The task:
Put every line of the items below into a Markdown table with the columns "Row" and "Line," numbering each row and leaving out blank lines and all pictures.

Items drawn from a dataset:

--- START ---

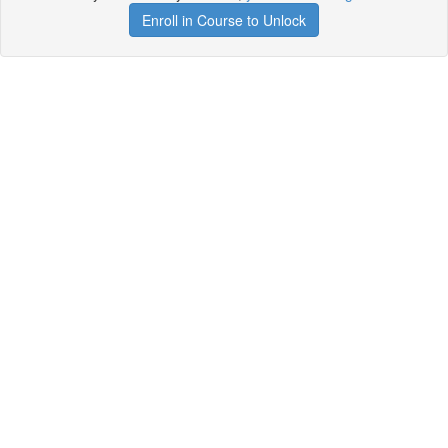
Enroll in Course to Unlock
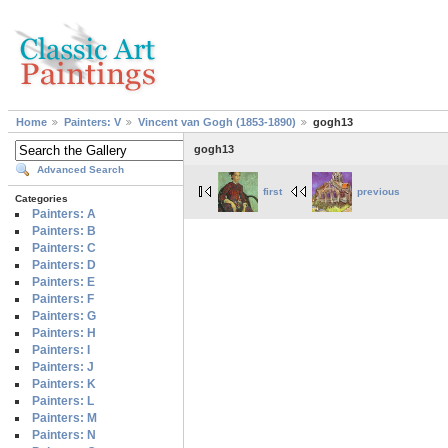
Home
Painters: V
Vincent van Gogh (1853-1890)
gogh13
gogh13
Advanced Search
first
previous
Categories
Painters: A
Painters: B
Painters: C
Painters: D
Painters: E
Painters: F
Painters: G
Painters: H
Painters: I
Painters: J
Painters: K
Painters: L
Painters: M
Painters: N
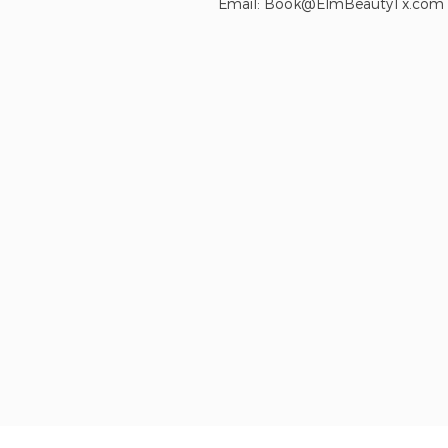
Email:
Book@ElmBeautyTx.com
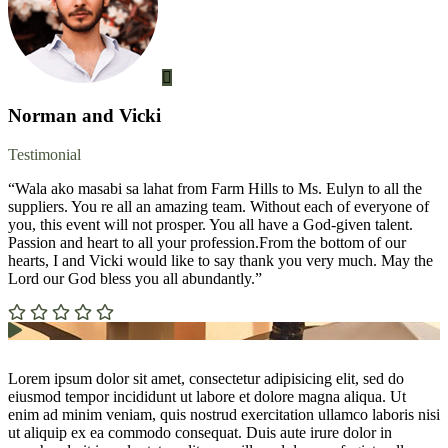
Norman and Vicki
Testimonial
“Wala ako masabi sa lahat from Farm Hills to Ms. Eulyn to all the
suppliers. You re all an amazing team. Without each of everyone of
you, this event will not prosper. You all have a God-given talent.
Passion and heart to all your profession.From the bottom of our
hearts, I and Vicki would like to say thank you very much. May the
Lord our God bless you all abundantly.”
Lorem ipsum dolor sit amet, consectetur adipisicing elit, sed do
eiusmod tempor incididunt ut labore et dolore magna aliqua. Ut
enim ad minim veniam, quis nostrud exercitation ullamco laboris nisi
ut aliquip ex ea commodo consequat. Duis aute irure dolor in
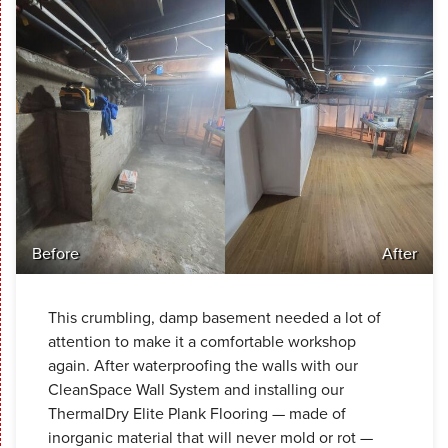
Before
After
This crumbling, damp basement needed a lot of
attention to make it a comfortable workshop
again. After waterproofing the walls with our
CleanSpace Wall System and installing our
ThermalDry Elite Plank Flooring — made of
inorganic material that will never mold or rot —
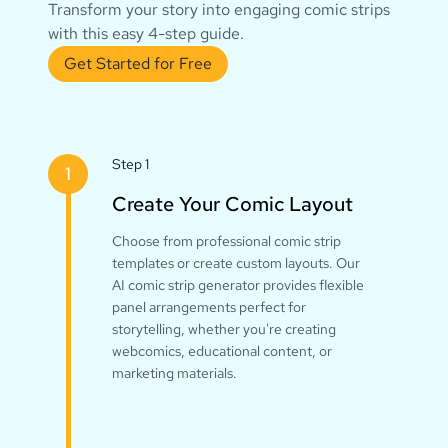
Transform your story into engaging comic strips
with this easy 4-step guide.
Get Started for Free
Step 1
1
Create Your Comic Layout
Choose from professional comic strip
templates or create custom layouts. Our
AI comic strip generator provides flexible
panel arrangements perfect for
storytelling, whether you're creating
webcomics, educational content, or
marketing materials.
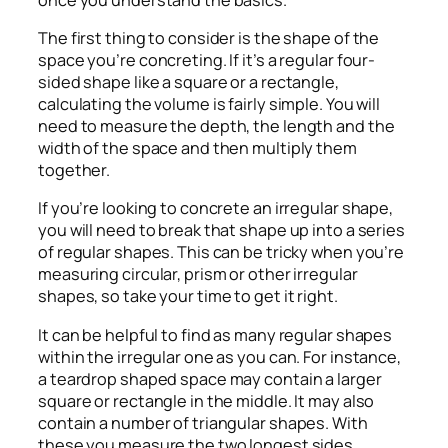
The first thing to consider is the shape of the
space you’re concreting. If it’s a regular four-
sided shape like a square or a rectangle,
calculating the volume is fairly simple. You will
need to measure the depth, the length and the
width of the space and then multiply them
together.
If you’re looking to concrete an irregular shape,
you will need to break that shape up into a series
of regular shapes. This can be tricky when you’re
measuring circular, prism or other irregular
shapes, so take your time to get it right.
It can be helpful to find as many regular shapes
within the irregular one as you can. For instance,
a teardrop shaped space may contain a larger
square or rectangle in the middle. It may also
contain a number of triangular shapes. With
these you measure the two longest sides,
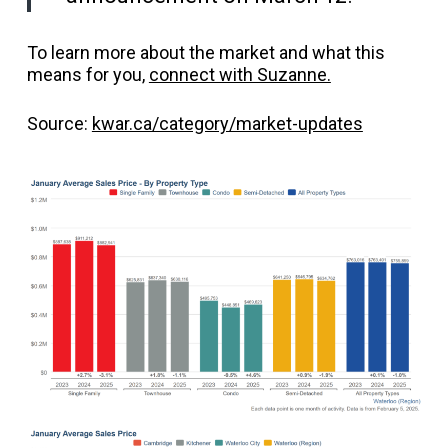
To learn more about the market and what this
means for you,
connect with Suzanne.
Source:
kwar.ca/category/market-updates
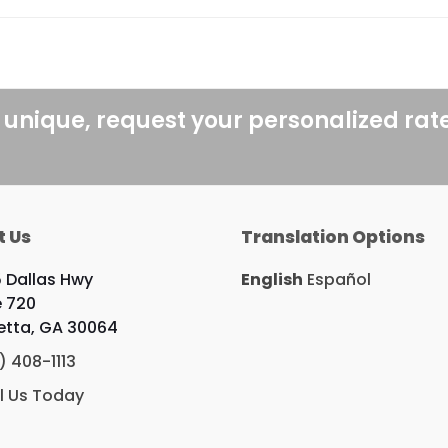
 unique, request your personalized rat
t Us
Translation Options
 Dallas Hwy
English
Español
e 720
etta, GA 30064
) 408-1113
l Us Today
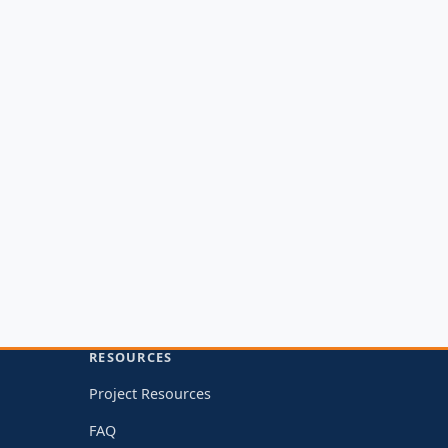
RESOURCES
Project Resources
FAQ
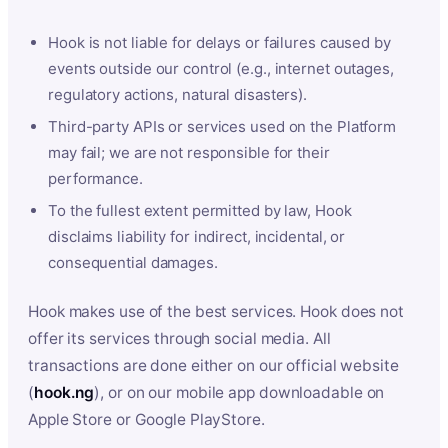
Hook is not liable for delays or failures caused by
events outside our control (e.g., internet outages,
regulatory actions, natural disasters).
Third-party APIs or services used on the Platform
may fail; we are not responsible for their
performance.
To the fullest extent permitted by law, Hook
disclaims liability for indirect, incidental, or
consequential damages.
Hook makes use of the best services. Hook does not
offer its services through social media. All
transactions are done either on our official website
(
hook.ng
), or on our mobile app downloadable on
Apple Store or Google PlayStore.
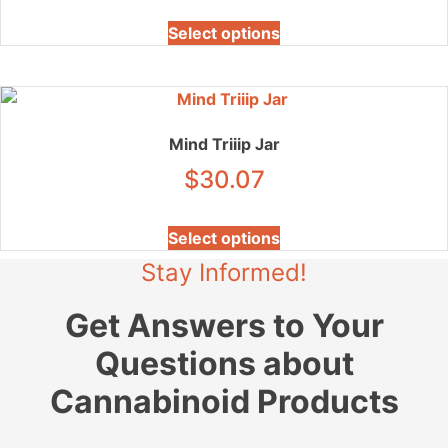
be
This
chosen
Select options
product
on
has
the
multiple
product
variants.
page
The
Mind Triiip Jar
options
$
30.07
may
be
This
chosen
Select options
product
on
Stay Informed!
has
the
multiple
product
Get Answers to Your
variants.
page
The
Questions about
options
may
Cannabinoid Products
be
chosen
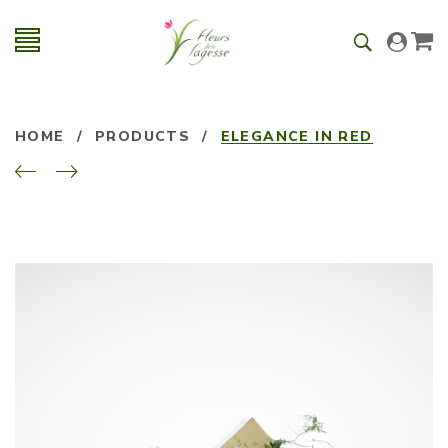
HOME
/
PRODUCTS
/
ELEGANCE IN RED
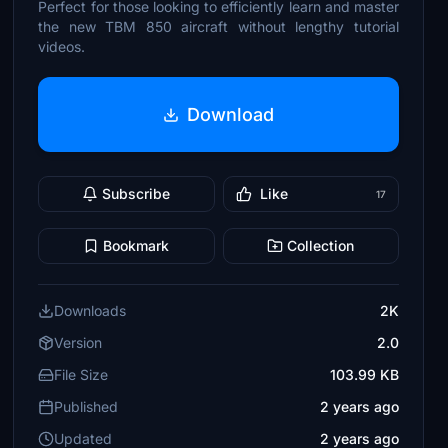
Perfect for those looking to efficiently learn and master
the new TBM 850 aircraft without lengthy tutorial
videos.
Download
Subscribe
Like
17
Bookmark
Collection
Downloads
2K
Version
2.0
File Size
103.99 KB
Published
2 years ago
Updated
2 years ago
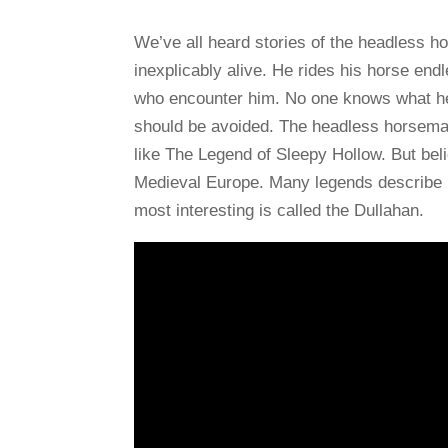
We’ve all heard stories of the headless h
inexplicably alive. He rides his horse end
who encounter him. No one knows what he 
should be avoided. The headless horsema
like The Legend of Sleepy Hollow. But bel
Medieval Europe. Many legends describe m
most interesting is called the Dullahan.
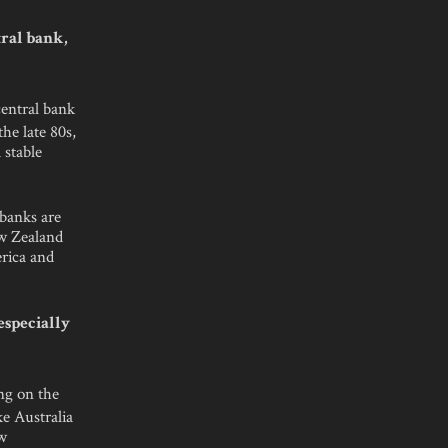
ral bank,
central bank
he late 80s,
 stable
 banks are
ew Zealand
erica and
especially
ing on the
ke Australia
ew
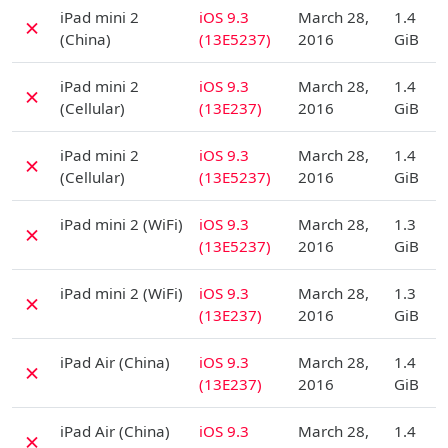
D
iPad mini 2
iOS 9.3
March 28,
1.4
✗
(China)
(13E5237)
2016
GiB
D
iPad mini 2
iOS 9.3
March 28,
1.4
✗
(Cellular)
(13E237)
2016
GiB
D
iPad mini 2
iOS 9.3
March 28,
1.4
✗
(Cellular)
(13E5237)
2016
GiB
D
iPad mini 2 (WiFi)
iOS 9.3
March 28,
1.3
✗
(13E5237)
2016
GiB
D
iPad mini 2 (WiFi)
iOS 9.3
March 28,
1.3
✗
(13E237)
2016
GiB
D
iPad Air (China)
iOS 9.3
March 28,
1.4
✗
(13E237)
2016
GiB
D
iPad Air (China)
iOS 9.3
March 28,
1.4
✗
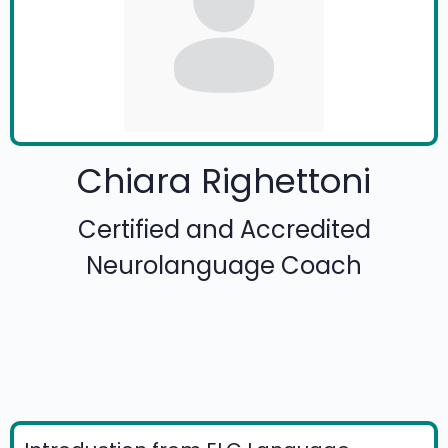
Chiara Righettoni
Certified and Accredited
Neurolanguage Coach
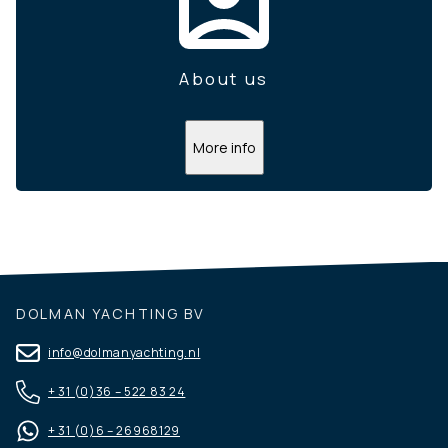
About us
More info
DOLMAN YACHTING BV
info@dolmanyachting.nl
+ 31 (0)36 – 522 83 24
+ 31 (0)6 – 26968129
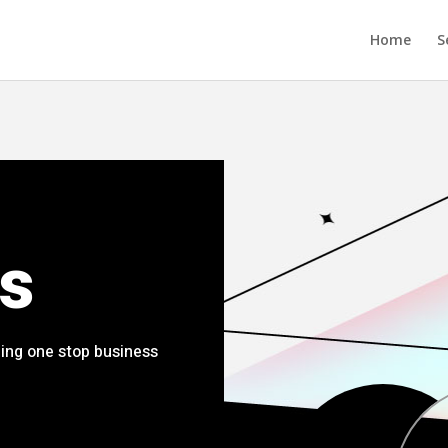
Home
S
s
ing one stop business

--- END ---

Answer to this problem:
| Row | Line |
|---|---|
| 1 | Enroll in Course to Unlock |
| 2 | Home |
| 3 | Painters: V |
| 4 | Vincent van Gogh (1853-1890) |
| 5 | gogh13 |
| 6 | gogh13 |
| 7 | Advanced Search |
| 8 | first |
| 9 | previous |
| 10 | Categories |
| 11 | Painters: A |
| 12 | Painters: B |
| 13 | Painters: C |
| 14 | Painters: D |
| 15 | Painters: E |
| 16 | Painters: F |
| 17 | Painters: G |
| 18 | Painters: H |
| 19 | Painters: I |
| 20 | Painters: J |
| 21 | Painters: K |
| 22 | Painters: L |
| 23 | Painters: M |
| 24 | Painters: N |
| 25 | Email: |
| 26 | Book@ElmBeautyTx.com |
| 27 | Norman and Vicki |
| 28 | Testimonial |
| 29 | “Wala ako masabi sa lahat from Farm Hills to Ms. Eulyn to all the |
| 30 | suppliers. You re all an amazing team. Without each of everyone of |
| 31 | you, this event will not prosper. You all have a God-given talent. |
| 32 | Passion and heart to all your profession.From the bottom of our |
| 33 | hearts, I and Vicki would like to say thank you very much. May the |
| 34 | Lord our God bless you all abundantly.” |
| 35 | Lorem ipsum dolor sit amet, consectetur adipisicing elit, sed do |
| 36 | eiusmod tempor incididunt ut labore et dolore magna aliqua. Ut |
| 37 | enim ad minim veniam, quis nostrud exercitation ullamco laboris nisi |
| 38 | ut aliquip ex ea commodo consequat. Duis aute irure dolor in |
| 39 | Before |
| 40 | After |
| 41 | This crumbling, damp basement needed a lot of |
| 42 | attention to make it a comfortable workshop |
| 43 | again. After waterproofing the walls with our |
| 44 | CleanSpace Wall System and installing our |
| 45 | ThermalDry Elite Plank Flooring — made of |
| 46 | inorganic material that will never mold or rot — |
| 47 | Transform your story into engaging comic strips |
| 48 | with this easy 4-step guide. |
| 49 | Get Started for Free |
| 50 | Step 1 |
| 51 | 1 |
| 52 | Create Your Comic Layout |
| 53 | Choose from professional comic strip |
| 54 | templates or create custom layouts. Our |
| 55 | AI comic strip generator provides flexible |
| 56 | panel arrangements perfect for |
| 57 | storytelling, whether you're creating |
| 58 | webcomics, educational content, or |
| 59 | marketing materials. |
| 60 | The first thing to consider is the shape of the |
| 61 | space you’re concreting. If it’s a regular four- |
| 62 | sided shape like a square or a rectangle, |
| 63 | calculating the volume is fairly simple. You will |
| 64 | need to measure the depth, the length and the |
| 65 | width of the space and then multiply them |
| 66 | together. |
| 67 | If you’re looking to concrete an irregular shape, |
| 68 | you will need to break that shape up into a series |
| 69 | of regular shapes. This can be tricky when you’re |
| 70 | measuring circular, prism or other irregular |
| 71 | shapes, so take your time to get it right. |
| 72 | It can be helpful to find as many regular shapes |
| 73 | within the irregular one as you can. For instance, |
| 74 | a teardrop shaped space may contain a larger |
| 75 | square or rectangle in the middle. It may also |
| 76 | contain a number of triangular shapes. With |
| 77 | these you measure the two longest sides, |
| 78 | To learn more about the market and what this |
| 79 | means for you, |
| 80 | connect with Suzanne. |
| 81 | Source: |
| 82 | kwar.ca/category/market-updates |
| 83 |  unique, request your personalized rat |
| 84 | t Us |
| 85 | Translation Options |
| 86 |  Dallas Hwy |
| 87 | English |
| 88 | Español |
| 89 | e 720 |
| 90 | etta, GA 30064 |
| 91 | ) 408-1113 |
| 92 | l Us Today |
| 93 | RESOURCES |
| 94 | Project Resources |
| 95 | FAQ |
| 96 | Hook is not liable for delays or failures caused by |
| 97 | events outside our control (e.g., internet outages, |
| 98 | regulatory actions, natural disasters). |
| 99 | Third-party APIs or services used on the Platform |
| 100 | may fail; we are not responsible for their |
| 101 | performance. |
| 102 | To the fullest extent permitted by law, Hook |
| 103 | disclaims liability for indirect, incidental, or |
| 104 | consequential damages. |
| 105 | Hook makes use of the best services. Hook does not |
| 106 | offer its services through social media. All |
| 107 | transactions are done either on our official website |
| 108 | ( |
| 109 | hook.ng |
| 110 | ), or on our mobile app downloadable on |
| 111 | Apple Store or Google PlayStore. |
| 112 | be |
| 113 | This |
| 114 | chosen |
| 115 | Select options |
| 116 | product |
| 117 | on |
| 118 | has |
| 119 | the |
| 120 | multiple |
| 121 | product |
| 122 | variants. |
| 123 | page |
| 124 | The |
| 125 | Mind Triiip Jar |
| 126 | options |
| 127 | $ |
| 128 | 30.07 |
| 129 | may |
| 130 | be |
| 131 | This |
| 132 | chosen |
| 133 | Select options |
| 134 | product |
| 135 | on |
| 136 | Stay Informed! |
| 137 | has |
| 138 | the |
| 139 | multiple |
| 140 | product |
| 141 | Get Answers to Your |
| 142 | variants. |
| 143 | page |
| 144 | The |
| 145 | Questions about |
| 146 | options |
| 147 | may |
| 148 | Cannabinoid Products |
| 149 | be |
| 150 | chosen |
| 151 | HOME |
| 152 | / |
| 153 | PRODUCTS |
| 154 | / |
| 155 | ELEGANCE IN RED |
| 156 | Perfect for those looking to efficiently learn and master |
| 157 | the new TBM 850 aircraft without lengthy tutorial |
| 158 | videos. |
| 159 | Download |
| 160 | Subscribe |
| 161 | Like |
| 162 | 17 |
| 163 | Bookmark |
| 164 | Collection |
| 165 | Downloads |
| 166 | 2K |
| 167 | Version |
| 168 | 2.0 |
| 169 | File Size |
| 170 | 103.99 KB |
| 171 | Published |
| 172 | 2 years ago |
| 173 | Updated |
| 174 | 2 years ago |
| 175 | We’ve all heard stories of the headless h |
| 176 | inexplicably alive. He rides his horse end |
| 177 | who encounter him. No one knows what he  |
| 178 | should be avoided. The headless horsema |
| 179 | like The Legend of Sleepy Hollow. But bel |
| 180 | Medieval Europe. Many legends describe m |
| 181 | most interesting is called the Dullahan. |
| 182 | ral bank, |
| 183 | central bank |
| 184 | he late 80s, |
| 185 |  stable |
| 186 |  banks are |
| 187 | ew Zealand |
| 188 | erica and |
| 189 | especially |
| 190 | ing on the |
| 191 | ke Australia |
| 192 | ew |
| 193 | D |
| 194 | iPad mini 2 |
| 195 | iOS 9.3 |
| 196 | March 28, |
| 197 | 1.4 |
| 198 | ✗ |
| 199 | (China) |
| 200 | (13E5237) |
| 201 | 2016 |
| 202 | GiB |
| 203 | D |
| 204 | iPad mini 2 |
| 205 | iOS 9.3 |
| 206 | March 28, |
| 207 | 1.4 |
| 208 | ✗ |
| 209 | (Cellular) |
| 210 | (13E237) |
| 211 | 2016 |
| 212 | GiB |
| 213 | D |
| 214 | iPad mini 2 |
| 215 | iOS 9.3 |
| 216 | March 28, |
| 217 | 1.4 |
| 218 | ✗ |
| 219 | (Cellular) |
| 220 | (13E5237) |
| 221 | 2016 |
| 222 | GiB |
| 223 | D |
| 224 | iPad mini 2 (WiFi) |
| 225 | iOS 9.3 |
| 226 | March 28, |
| 227 | 1.3 |
| 228 | ✗ |
| 229 | (13E5237) |
| 230 | 2016 |
| 231 | GiB |
| 232 | D |
| 233 | iPad mini 2 (WiFi) |
| 234 | iOS 9.3 |
| 235 | March 28, |
| 236 | 1.3 |
| 237 | ✗ |
| 238 | (13E237) |
| 239 | 2016 |
| 240 | GiB |
| 241 | D |
| 242 | iPad Air (China) |
| 243 | iOS 9.3 |
| 244 | March 28, |
| 245 | 1.4 |
| 246 | ✗ |
| 247 | (13E237) |
| 248 | 2016 |
| 249 | GiB |
| 250 | D |
| 251 | iPad Air (China) |
| 252 | iOS 9.3 |
| 253 | March 28, |
| 254 | 1.4 |
| 255 | ✗ |
| 256 | Chiara Righettoni |
| 257 | Certified and Accredited |
| 258 | Neurolanguage Coach |
| 259 | About us |
| 260 | More info |
| 261 | DOLMAN YACHTING BV |
| 262 | info@dolmanyachting.nl |
| 263 | + 31 (0)36 – 522 83 24 |
| 264 | + 31 (0)6 – 26968129 |
| 265 | Home |
| 266 | S |
| 267 | s |
| 268 | ing one stop business |